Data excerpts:

┏━━

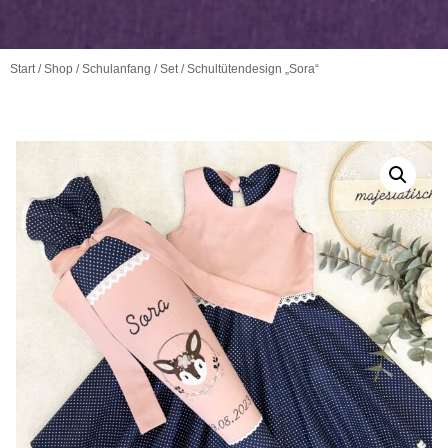
Start
/
Shop
/
Schulanfang
/
Set
/ Schultütendesign „Sora“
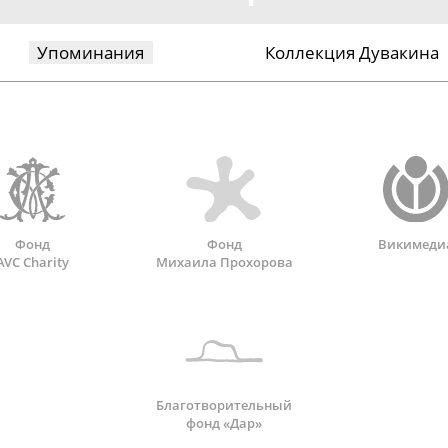
Упоминания
Коллекция Дувакина
Фонд
Фонд
Викимеди
AVC Charity
Михаила Прохорова
Благотворительный
фонд «Дар»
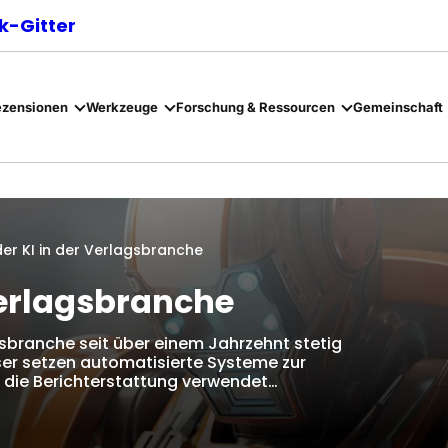
-Gitter
ezensionen
Werkzeuge
Forschung & Ressourcen
Gemeinschaft
der KI in der Verlagsbranche
 Verlagsbranche
lagsbranche seit über einem Jahrzehnt stetig
ser setzen automatisierte Systeme zur
ür die Berichterstattung verwendet…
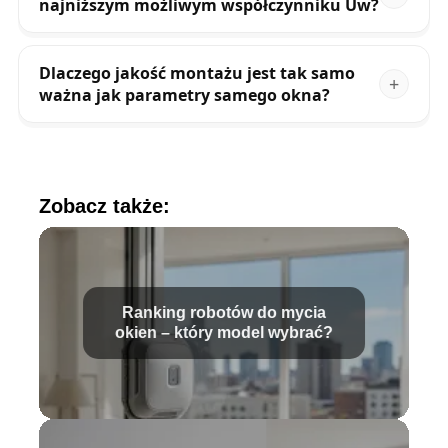
najniższym możliwym współczynniku Uw?
Dlaczego jakość montażu jest tak samo
ważna jak parametry samego okna?
Zobacz także:
Ranking robotów do mycia
okien – który model wybrać?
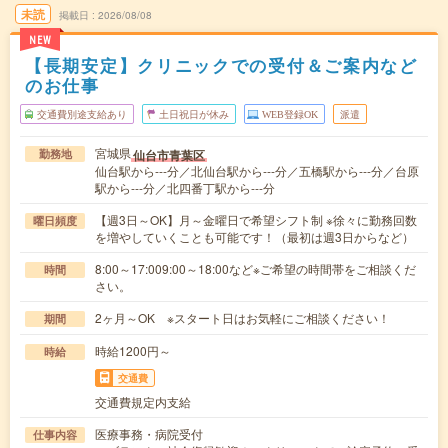
未読
掲載日
2026/08/08
NEW
【長期安定】クリニックでの受付＆ご案内など
のお仕事
交通費別途支給あり
土日祝日が休み
WEB登録OK
派遣
宮城県
仙台市青葉区
勤務地
仙台駅から---分／北仙台駅から---分／五橋駅から---分／台原
駅から---分／北四番丁駅から---分
【週3日～OK】月～金曜日で希望シフト制 ※徐々に勤務回数
曜日頻度
を増やしていくことも可能です！（最初は週3日からなど）
8:00～17:009:00～18:00など※ご希望の時間帯をご相談くだ
時間
さい。
2ヶ月～OK ※スタート日はお気軽にご相談ください！
期間
時給1200円～
時給
交通費
交通費規定内支給
医療事務・病院受付
仕事内容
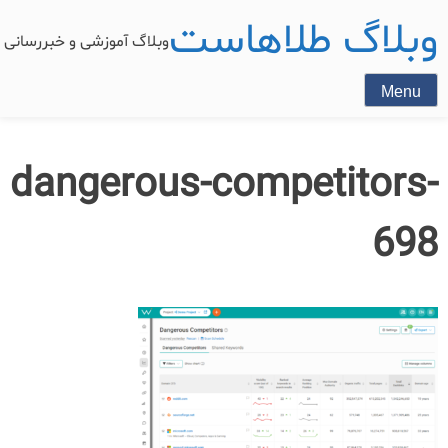
وبلاگ طلاهاست
وبلاگ آموزشی و خبررسان
Menu
dangerous-competitors-
698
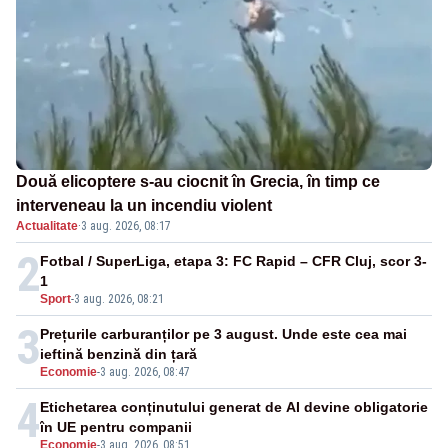
Două elicoptere s-au ciocnit în Grecia, în timp ce
interveneau la un incendiu violent
Actualitate
·
3 aug. 2026, 08:17
2
Fotbal / SuperLiga, etapa 3: FC Rapid – CFR Cluj, scor 3-
1
Sport
-
3 aug. 2026, 08:21
3
Prețurile carburanților pe 3 august. Unde este cea mai
ieftină benzină din țară
Economie
-
3 aug. 2026, 08:47
4
Etichetarea conținutului generat de AI devine obligatorie
în UE pentru companii
Economie
-
3 aug. 2026, 08:51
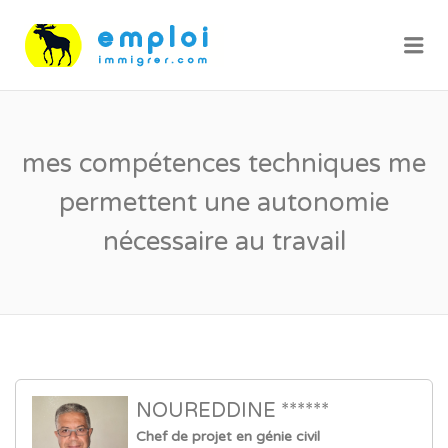
Me
mes compétences techniques me
permettent une autonomie
nécessaire au travail
NOUREDDINE ******
Chef de projet en génie civil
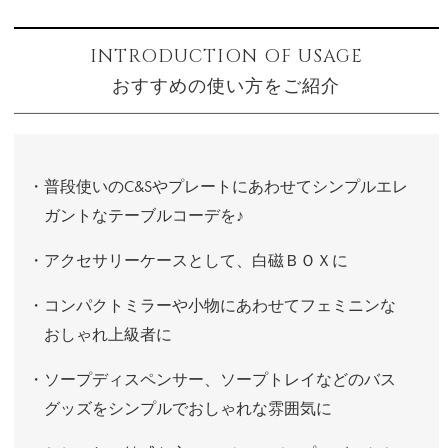
INTRODUCTION OF USAGE
おすすめの使い方をご紹介
・普段使いのC&Sやプレートにあわせてシンプルエレ
ガントなテーブルコーデを♪
・アクセサリーケースとして、白磁ＢＯＸに
・コンパクトミラーや小物にあわせてフェミニンな
おしゃれ上級者に
・ソープディスペンサー、ソープトレイなどのバス
グッズをシンプルでおしゃれな雰囲気に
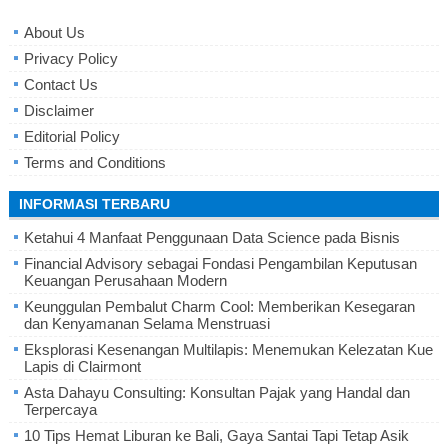
About Us
Privacy Policy
Contact Us
Disclaimer
Editorial Policy
Terms and Conditions
INFORMASI TERBARU
Ketahui 4 Manfaat Penggunaan Data Science pada Bisnis
Financial Advisory sebagai Fondasi Pengambilan Keputusan
Keuangan Perusahaan Modern
Keunggulan Pembalut Charm Cool: Memberikan Kesegaran
dan Kenyamanan Selama Menstruasi
Eksplorasi Kesenangan Multilapis: Menemukan Kelezatan Kue
Lapis di Clairmont
Asta Dahayu Consulting: Konsultan Pajak yang Handal dan
Terpercaya
10 Tips Hemat Liburan ke Bali, Gaya Santai Tapi Tetap Asik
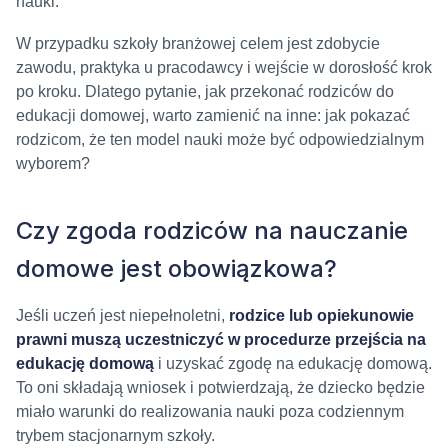
nauki.
W przypadku szkoły branżowej celem jest zdobycie
zawodu, praktyka u pracodawcy i wejście w dorosłość krok
po kroku. Dlatego pytanie, jak przekonać rodziców do
edukacji domowej, warto zamienić na inne: jak pokazać
rodzicom, że ten model nauki może być odpowiedzialnym
wyborem?
Czy zgoda rodziców na nauczanie
domowe jest obowiązkowa?
Jeśli uczeń jest niepełnoletni,
rodzice lub opiekunowie
prawni muszą uczestniczyć w procedurze przejścia na
edukację domową
i uzyskać zgodę na edukację domową.
To oni składają wniosek i potwierdzają, że dziecko będzie
miało warunki do realizowania nauki poza codziennym
trybem stacjonarnym szkoły.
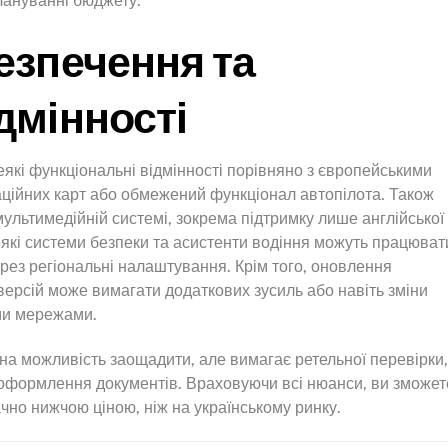
лануванні бюджету.
езпечення та
дмінності
еякі функціональні відмінності порівняно з європейськими
аційних карт або обмежений функціонал автопілота. Також
мультимедійній системі, зокрема підтримку лише англійської
Деякі системи безпеки та асистенти водіння можуть працюват
ез регіональні налаштування. Крім того, оновлення
ерсій може вимагати додаткових зусиль або навіть зміни
ми мережами.
рна можливість заощадити, але вимагає ретельної перевірки,
 оформлення документів. Враховуючи всі нюанси, ви зможет
ачно нижчою ціною, ніж на українському ринку.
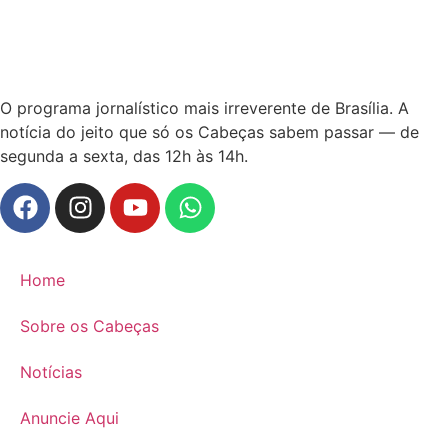
O programa jornalístico mais irreverente de Brasília. A
notícia do jeito que só os Cabeças sabem passar — de
segunda a sexta, das 12h às 14h.
Home
Sobre os Cabeças
Notícias
Anuncie Aqui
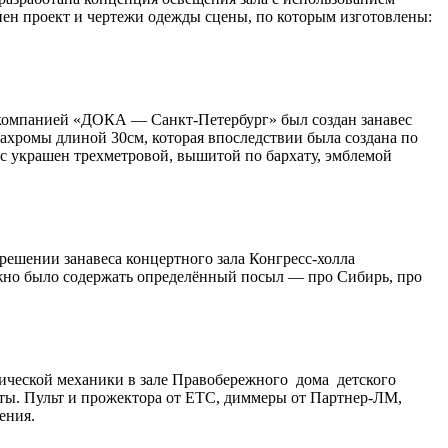
н проект и чертежи одежды сцены, по которым изготовлены:
ы компанией «ДОКА — Санкт-Петербург» был создан занавес
бахромы длиной 30см, которая впоследствии была создана по
вес украшен трехметровой, вышитой по бархату, эмблемой
ешении занавеса концертного зала Конгресс-холла
олжно было содержать определённый посыл — про Сибирь, про
ической механики в зале Правобережного дома детского
еты. Пульт и прожектора от ETC, диммеры от Партнер-ЛМ,
ения.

┗━━

* _REQUIREMENT_
Please transcribe the text of every item above word for word, omitting the picture markers.

* _FINISHED EXERCISE_
Start
/
Shop
/
Schulanfang
/
Set
/ Schultütendesign „Sora“
Упоминания
Коллекция Дувакина
Фонд
Фонд
Викимеди
AVC Charity
Михаила Прохорова
Благотворительный
фонд «Дар»
-Gitter
ezensionen
Werkzeuge
Forschung & Ressourcen
Gemeinschaft
der KI in der Verlagsbranche
 Verlagsbranche
lagsbranche seit über einem Jahrzehnt stetig
ser setzen automatisierte Systeme zur
ür die Berichterstattung verwendet…
najniższym możliwym współczynniku Uw?
Dlaczego jakość montażu jest tak samo
ważna jak parametry samego okna?
Zobacz także:
Ranking robotów do mycia
okien – który model wybrać?
未読
掲載日
2026/08/08
NEW
【長期安定】クリニックでの受付＆ご案内など
のお仕事
交通費別途支給あり
土日祝日が休み
WEB登録OK
派遣
宮城県
仙台市青葉区
勤務地
仙台駅から---分／北仙台駅から---分／五橋駅から---分／台原
駅から---分／北四番丁駅から---分
【週3日～OK】月～金曜日で希望シフト制 ※徐々に勤務回数
曜日頻度
を増やしていくことも可能です！（最初は週3日からなど）
8:00～17:009:00～18:00など※ご希望の時間帯をご相談くだ
時間
さい。
2ヶ月～OK ※スタート日はお気軽にご相談ください！
期間
時給1200円～
時給
交通費
交通費規定内支給
医療事務・病院受付
仕事内容
وبلاگ طلاهاست
وبلاگ آموزشی و خبررسان
Menu
dangerous-competitors-
698
Două elicoptere s-au ciocnit în Grecia, în timp ce
interveneau la un incendiu violent
Actualitate
·
3 aug. 2026, 08:17
2
Fotbal / SuperLiga, etapa 3: FC Rapid – CFR Cluj, scor 3-
1
Sport
-
3 aug. 2026, 08:21
3
Prețurile carburanților pe 3 august. Unde este cea mai
ieftină benzină din țară
Economie
-
3 aug. 2026, 08:47
4
Etichetarea conținutului generat de AI devine obligatorie
în UE pentru companii
Economie
-
3 aug. 2026, 08:51
Me
mes compétences techniques me
permettent une autonomie
nécessaire au travail
NOUREDDINE ******
Chef de projet en génie civil
INTRODUCTION OF USAGE
おすすめの使い方をご紹介
・普段使いのC&Sやプレートにあわせてシンプルエレ
ガントなテーブルコーデを♪
・アクセサリーケースとして、白磁ＢＯＸに
・コンパクトミラーや小物にあわせてフェミニンな
おしゃれ上級者に
・ソープディスペンサー、ソープトレイなどのバス
グッズをシンプルでおしゃれな雰囲気に
About Us
Privacy Policy
Contact Us
Disclaimer
Editorial Policy
Terms and Conditions
INFORMASI TERBARU
Ketahui 4 Manfaat Penggunaan Data Science pada Bisnis
Financial Advisory sebagai Fondasi Pengambilan Keputusan
Keuangan Perusahaan Modern
Keunggulan Pembalut Charm Cool: Memberikan Kesegaran
dan Kenyamanan Selama Menstruasi
Eksplorasi Kesenangan Multilapis: Menemukan Kelezatan Kue
Lapis di Clairmont
Asta Dahayu Consulting: Konsultan Pajak yang Handal dan
Terpercaya
10 Tips Hemat Liburan ke Bali, Gaya Santai Tapi Tetap Asik
nauki.
W przypadku szkoły branżowej celem jest zdobycie
zawodu, praktyka u pracodawcy i wejście w dorosłość krok
po kroku. Dlatego pytanie, jak przekonać rodziców do
edukacji domowej, warto zamienić na inne: jak pokazać
rodzicom, że ten model nauki może być odpowiedzialnym
wyborem?
Czy zgoda rodziców na nauczanie
domowe jest obowiązkowa?
Jeśli uczeń jest niepełnoletni,
rodzice lub opiekunowie
prawni muszą uczestniczyć w procedurze przejścia na
edukację domową
i uzyskać zgodę na edukację domową.
To oni składają wniosek i potwierdzają, że dziecko będzie
miało warunki do realizowania nauki poza codziennym
trybem stacjonarnym szkoły.
лануванні бюджету.
езпечення та
дмінності
еякі функціональні відмінності порівняно з європейськими
аційних карт або обмежений функціонал автопілота. Також
мультимедійній системі, зокрема підтримку лише англійської
Деякі системи безпеки та асистенти водіння можуть працюват
ез регіональні налаштування. Крім того, оновлення
ерсій може вимагати додаткових зусиль або навіть зміни
ми мережами.
рна можливість заощадити, але вимагає ретельної перевірки,
 оформлення документів. Враховуючи всі нюанси, ви зможет
ачно нижчою ціною, ніж на українському ринку.
O programa jornalístico mais irreverente de Brasília. A
notícia do jeito que só os Cabeças sabem passar — de
segunda a sexta, das 12h às 14h.
Home
Sobre os Cabeças
Notícias
Anuncie Aqui
н проект и чертежи одежды сцены, по которым изготовлены:
ы компанией «ДОКА — Санкт-Петербург» был создан занавес
бахромы длиной 30см, которая впоследствии была создана по
вес украшен трехметровой, вышитой по бархату, эмблемой
ешении занавеса концертного зала Конгресс-холла
олжно было содержать определённый посыл — про Сибирь, про
ической механики в зале Правобережного дома детского
еты. Пульт и прожектора от ETC, диммеры от Партнер-ЛМ,
ения.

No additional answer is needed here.